Education Ministry to finalize reforms plan in 2018



Sun, 10 Sep 2017 - 10:10 GMT


Sun, 10 Sep 2017 - 10:10 GMT

Minister of Education Tarek Shawki – File Photo

Minister of Education Tarek Shawki – File Photo

CAIRO – 10 September 2017: Minister of Education Tarek Shawki presented on Sunday the ministry’s plan to develop the education system in Egypt to the committee in charge at the parliament. The minister announced the plan in a press conference Tuesday.

The ministry aims to finalize the new system by October 2018. The system includes changing the Thanaweya Amma system which in turn requires the Supreme Council of Universities to change the admission requirements for each school.

Thanaweya Amma is the third and final year of high school which qualifies students for colleges. Students’ grades have been concentrated in final exams only, making their total score the only determinant for their admission in different colleges which set the minimum required scores without any admission tests or personal interviews.

The ministry plans to make students take multiple exams, while preserving the booklet format, implemented in the academic year 2016-2017, which had almost eradicated cheating, common in the former format based mainly on essay questions easily predicted.

That format required pre-dominantly memorization rather than comprehension of the curriculum, which had created a huge informal sector of private lessons taught by school teachers who often purposefully neglected their role in class in order to push students to take such lessons.

The booklet format contains only MCQs and short answer questions to be answered in one exam sheet, unlike the older format comprising an answer sheet in addition to the questions sheet.

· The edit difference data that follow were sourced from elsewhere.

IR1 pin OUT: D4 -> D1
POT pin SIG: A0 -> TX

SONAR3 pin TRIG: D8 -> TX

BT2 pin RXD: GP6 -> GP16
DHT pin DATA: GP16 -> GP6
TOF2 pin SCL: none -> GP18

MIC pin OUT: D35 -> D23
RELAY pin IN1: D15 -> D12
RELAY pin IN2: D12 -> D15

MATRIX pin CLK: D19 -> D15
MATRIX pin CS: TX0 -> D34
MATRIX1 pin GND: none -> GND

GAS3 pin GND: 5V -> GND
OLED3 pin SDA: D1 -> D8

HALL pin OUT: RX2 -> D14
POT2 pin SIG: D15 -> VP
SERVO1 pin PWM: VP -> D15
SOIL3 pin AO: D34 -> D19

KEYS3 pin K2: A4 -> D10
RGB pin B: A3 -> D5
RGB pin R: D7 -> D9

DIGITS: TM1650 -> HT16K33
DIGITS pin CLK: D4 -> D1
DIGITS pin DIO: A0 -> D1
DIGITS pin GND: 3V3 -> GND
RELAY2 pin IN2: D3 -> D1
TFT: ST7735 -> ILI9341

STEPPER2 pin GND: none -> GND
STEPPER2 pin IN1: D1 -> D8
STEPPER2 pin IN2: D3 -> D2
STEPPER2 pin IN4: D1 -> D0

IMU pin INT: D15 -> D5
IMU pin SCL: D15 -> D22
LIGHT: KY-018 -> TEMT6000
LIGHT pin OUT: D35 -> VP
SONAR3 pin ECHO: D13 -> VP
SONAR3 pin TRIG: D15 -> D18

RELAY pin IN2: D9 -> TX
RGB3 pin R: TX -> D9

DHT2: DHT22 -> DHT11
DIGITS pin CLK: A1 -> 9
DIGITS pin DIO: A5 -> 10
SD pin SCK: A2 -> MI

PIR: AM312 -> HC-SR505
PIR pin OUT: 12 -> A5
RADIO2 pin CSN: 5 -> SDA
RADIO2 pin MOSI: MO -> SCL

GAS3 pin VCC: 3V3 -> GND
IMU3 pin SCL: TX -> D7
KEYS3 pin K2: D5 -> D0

Teachers of Thanaweya Amma would receive different training from the one delivered to teachers in primary and middle schools. What’s more, the contracts and administrative affairs of teachers would be restructured to improve their living and professional conditions.

The ministry is also working on preserving its financial resources by shifting into a digital format of the curriculum saving the costs of printing books. In addition, children of martyrs or inured officers would be exempted from tuition fees in public schools.